There are several strengths and limitations. The follow-up period was extended. Outcomes were not self-reported and were collected based on medical records. The FFQ applied in our study was also validated to assess dietary intake of foods that are sources of choline and betaine. In addition, we assessed the association between individual choline forms and the choline and betaine content of each food category with outcomes of interest. However, the main limitation was that dietary intake of choline and betaine were collected at baseline and they might have changed over the follow-up. Due to small numbers of stroke events or CVD-related deaths, we were not able to evaluate the association between total choline and betaine with the risk of these events. The applied FFQ was not validated for choline and betaine and is also affected by recall bias. As a result, we were not able to determine how effectively it estimates actual choline intake. Another limitation was the estimation of choline and betaine using the USDA database. Because geographical location, temperature, and processing of food may impact the choline and betaine content of foods, the USDA database may not reliably reflect their intakes in our population. In addition, there is limited data for choline and betaine content in some foods in the USDA, which may cause an underestimation of total intake of choline and betaine.
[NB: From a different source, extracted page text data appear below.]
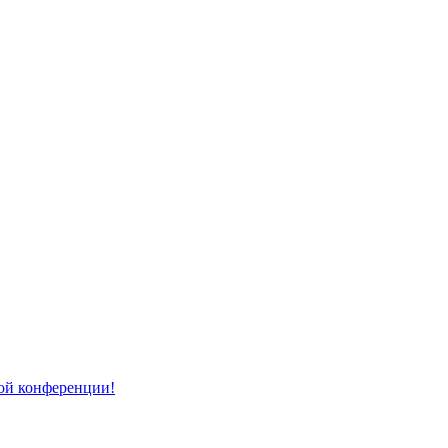
той конференции!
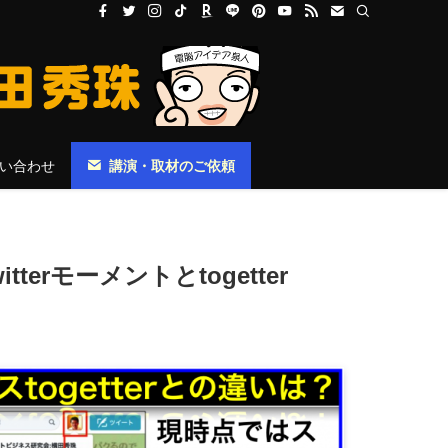
い合わせ
講演・取材のご依頼
erモーメントとtogetter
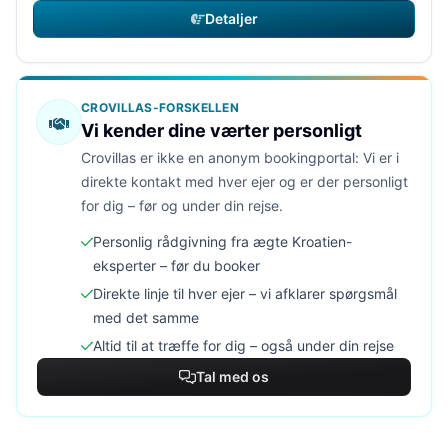
Detaljer
CROVILLAS-FORSKELLEN
Vi kender dine værter personligt
Crovillas er ikke en anonym bookingportal: Vi er i
direkte kontakt med hver ejer og er der personligt
for dig – før og under din rejse.
Personlig rådgivning fra ægte Kroatien-
eksperter – før du booker
Direkte linje til hver ejer – vi afklarer spørgsmål
med det samme
Altid til at træffe for dig – også under din rejse
Tal med os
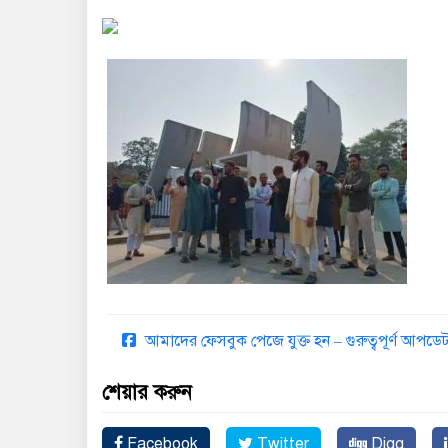
আমাদের ফেসবুক পেজে যুক্ত হন – গুরুত্বপূর্ণ আপ
শেয়ার করুন
Facebook
Twitter
Digg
Furthermore, residual confounders cannot be ruled out even after adjusting for possible confounders in the studies.

Conclusion

In conclusion, our results indicated no association between dietary energy-adjusted total choline and betaine intake and the risk of CVD. Among individual choline forms, there was an inverse association between FC intake and risk of CVD. No relationship between other forms of choline and incident CVD was found. We also found no relationship between choline and betaine obtained from food categories and the outcome of interest. Results of sensitivity analysis indicated the association between energy-adjusted choline and betaine and CVD had the same pattern among healthy adults and high-risk patients.